I don't think paying $40 a month or whatever is the right move for everyone.  THere are some folks who may be better off with a different fee structure.
but I absolutely love the idea of paying directly for advice, instead of going through an AUM based fee.
3:35
if I have 2M in assets and you have 1M in assets, am I really getting twice the "advice" you are?  Do I take up twice as much mental real estate with my advisor?
it's just sort of the wrong scale.
I think ultimately, paying directly -- whether its retainers or hourly or subscription based -- makes so much more sense for the actual investor.
3:36
Its a bit of a mental shift though.  A lot of investors don't think about what they pay explicitly when the fee is baked into assets.
But I suspect most of them would pay less if they actually paid by the hour.
Gregg F.
3:36
Would abolishing the ACA affect health care ETFs?
Dave Nadig
3:36
Oooh boy, that's a big hair question.
3:37
The conventional wisdom is that deregulating the insurance industry (which is the most immediate corporate impact of an ACA dissolution) would be good for their bottom lines.  So I guess "yay BCBS?"
3:38
But the amount of chaos implied in such an outcome is difficult to even wrap my head around.  There are SO many unknowns.  If millions and millions of folks now don't have insurance because, say, all Medicare expansion goes away, that likely has profound economic impacts
on everything from consumer spending to drug company profits.

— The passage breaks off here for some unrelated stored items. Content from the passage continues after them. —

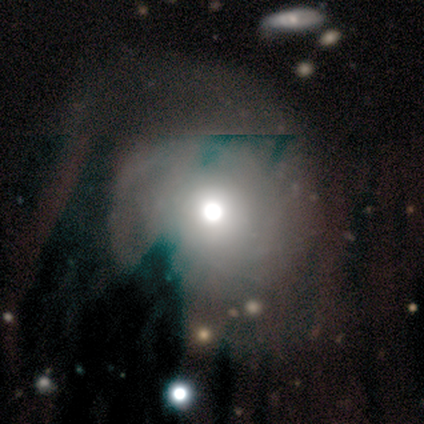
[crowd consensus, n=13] This appears to be a smooth galaxy with no disk features (46%) that is round (83%). Merging: none (64%).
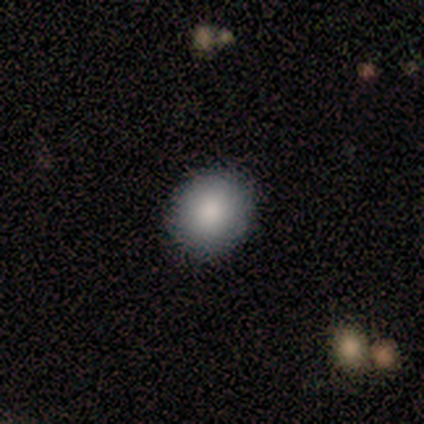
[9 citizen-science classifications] smooth-or-featured: smooth: 100% | featured or disk: 0% | star or artifact: 0%
  how-rounded: round: 89% | in between: 11% | cigar-shaped: 0%
  merging: none: 89% | minor disturbance: 11% | major disturbance: 0% | merger: 0%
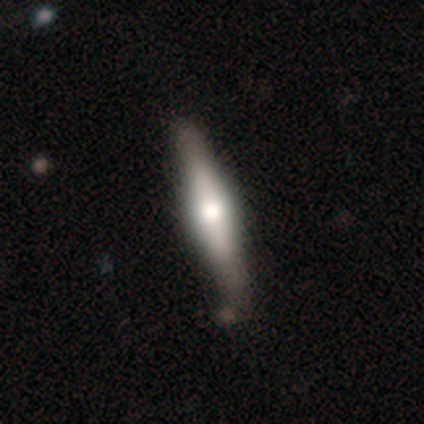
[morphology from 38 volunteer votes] Smooth or featured: featured or disk — 63% (smooth — 32%)
Edge-on disk: yes — 96% (no — 4%)
Edge-on bulge: rounded — 74% (boxy — 22%)
Merging: none — 67% (minor disturbance — 6%)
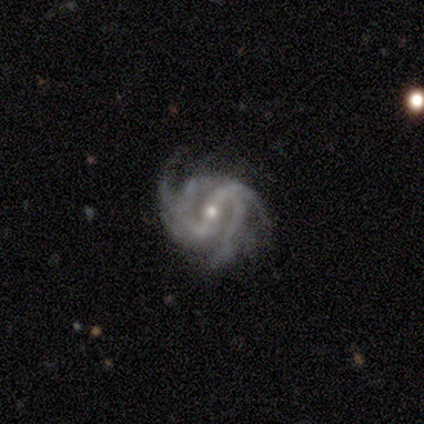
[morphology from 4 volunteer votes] Volunteers were most divided on "bulge size" (2-way tie): moderate: 50%, small: 50%, dominant: 0%, large: 0%, none: 0%. More confident: smooth or featured — featured or disk (100%); edge-on disk — no (100%); spiral arms — yes (100%); spiral winding — tight (75%); bar — strong (50%); spiral arm count — 2 (50%); merging — major disturbance (50%).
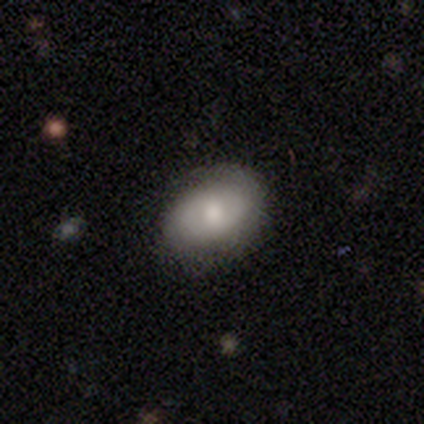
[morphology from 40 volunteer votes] A smooth galaxy with no disk features (60%) that is in between round and cigar-shaped (88%). Merging: none (69%).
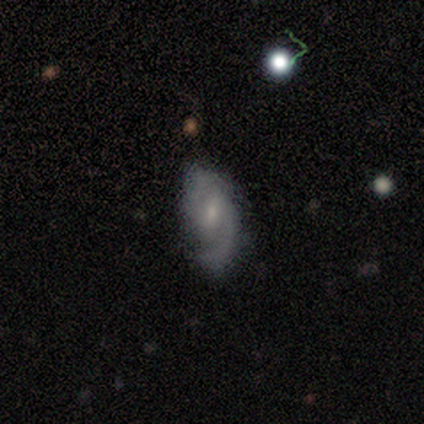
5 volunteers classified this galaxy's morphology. featured or disk 80%, star or artifact 20%, smooth 0%. Down the decision tree: edge-on disk — no (100%); bar — weak (75%); spiral arms — yes (100%); spiral arm count — 2 (100%); spiral winding — medium (50%, tied with loose); bulge size — small (75%); merging — none (75%).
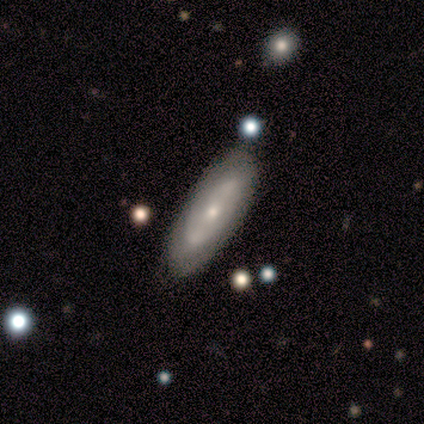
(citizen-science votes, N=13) This appears to be a featured or disk galaxy (69%) with no bar (71%), no spiral arms (100%) and a small central bulge (100%). Merging: none (75%).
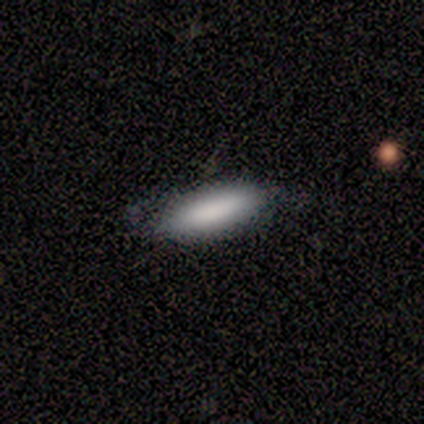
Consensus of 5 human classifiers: Volunteers were most divided on "how rounded": cigar-shaped: 75%, in between: 25%, round: 0%. More confident: smooth or featured — smooth (80%); merging — none (75%).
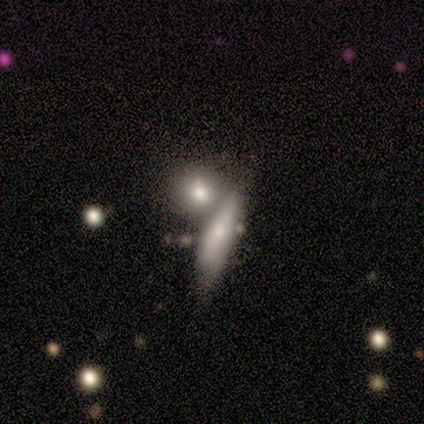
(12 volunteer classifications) smooth 83%, featured or disk 17%, star or artifact 0%. Down the decision tree: how rounded — in between (40%, tied with cigar-shaped); merging — merger (58%).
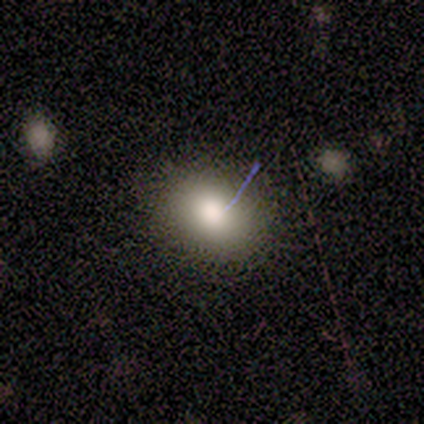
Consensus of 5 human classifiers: Q: Smooth or featured?
A: star or artifact (60%); runner-up: smooth (40%)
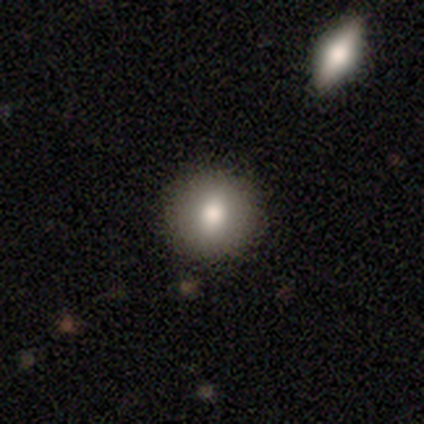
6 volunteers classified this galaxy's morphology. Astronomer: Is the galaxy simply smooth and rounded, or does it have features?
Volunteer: smooth — 50% (runner-up: featured or disk, 33%).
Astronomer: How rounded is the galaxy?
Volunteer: round — 100%.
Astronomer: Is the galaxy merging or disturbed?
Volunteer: none — 100%.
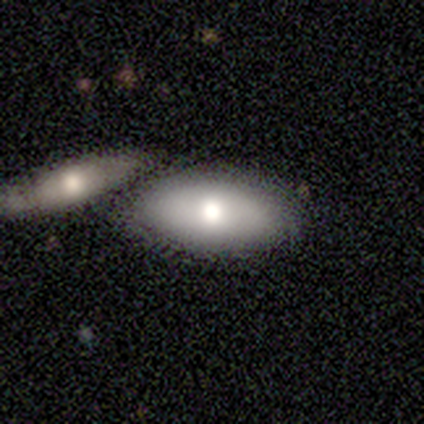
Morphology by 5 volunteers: Volunteers were most divided on "merging": none: 60%, merger: 40%, minor disturbance: 0%, major disturbance: 0%. More confident: smooth or featured — smooth (80%); how rounded — in between (75%).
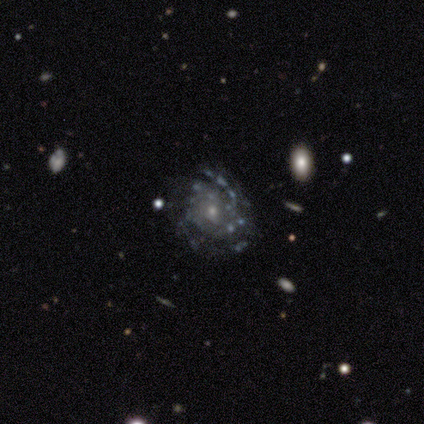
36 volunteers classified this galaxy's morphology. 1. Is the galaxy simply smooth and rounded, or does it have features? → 94% featured or disk, 6% star or artifact, 0% smooth.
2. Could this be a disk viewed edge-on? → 100% no, 0% yes.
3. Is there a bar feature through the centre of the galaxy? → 74% no, 24% weak, 3% strong.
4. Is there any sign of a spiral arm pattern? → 97% yes, 3% no.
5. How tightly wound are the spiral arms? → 61% tight, 30% medium, 9% loose.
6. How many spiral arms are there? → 48% can't tell, 27% 3, 9% 2, 6% 4, 6% more than 4, 3% 1.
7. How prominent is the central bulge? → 79% small, 15% moderate, 3% dominant, 3% none, 0% large.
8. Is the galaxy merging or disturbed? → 71% none, 18% minor disturbance, 12% major disturbance, 0% merger.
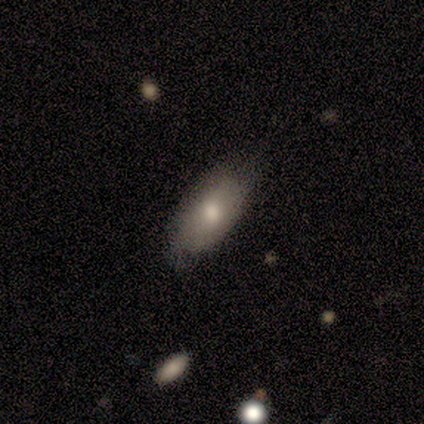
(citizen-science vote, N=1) A smooth galaxy with no disk features (100%) that is in between round and cigar-shaped (100%).

Vote fractions:
- Smooth or featured? smooth: 100% / featured or disk: 0% / star or artifact: 0%
- How rounded? in between: 100% / round: 0% / cigar-shaped: 0%
- Merging? minor disturbance: 100% / none: 0% / major disturbance: 0% / merger: 0%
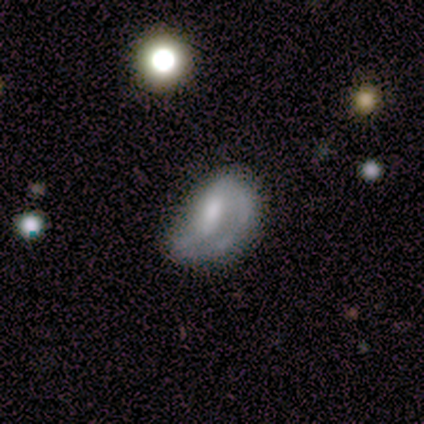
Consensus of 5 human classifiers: Volunteers were most divided on "spiral winding" (2-way tie): medium: 50%, loose: 50%, tight: 0%. More confident: edge-on disk — no (100%); spiral arms — yes (100%); smooth or featured — featured or disk (80%); bar — no (50%); spiral arm count — 2 (50%); bulge size — moderate (50%); merging — major disturbance (50%).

So I don't personally feel like this is a think you can "play" with a an ETF.  It's just frankly too big, and too much of an octopus.
3:39
Its an ENORMOUSLY large part of the overall economy to just toss into a bin and shake around to see what happens.
BlockchainNewbie
3:39
Why did CEDEX procure physical diamonds in planning to launch its diamond ETF? Is this usual practice for launching (“commodity”) ETFs?
Dave Nadig
3:40
So a lot going on under this question
3:41
My understanding is that they basically bought up an inventory in order for people to trade against that inventory in shared lots on their blockchain based exchange.
I don't THINK (and honestly, its been hard to follow) these are specifically to seed 50mm in an ETF.
3:42
BUT, if they follow the model of something like GLD/IAU/BAR -- they do need a facility to move diamonds in and out of the ETF, and there's not really the equivalent of the London gold buillion market, with it's established vaulting system.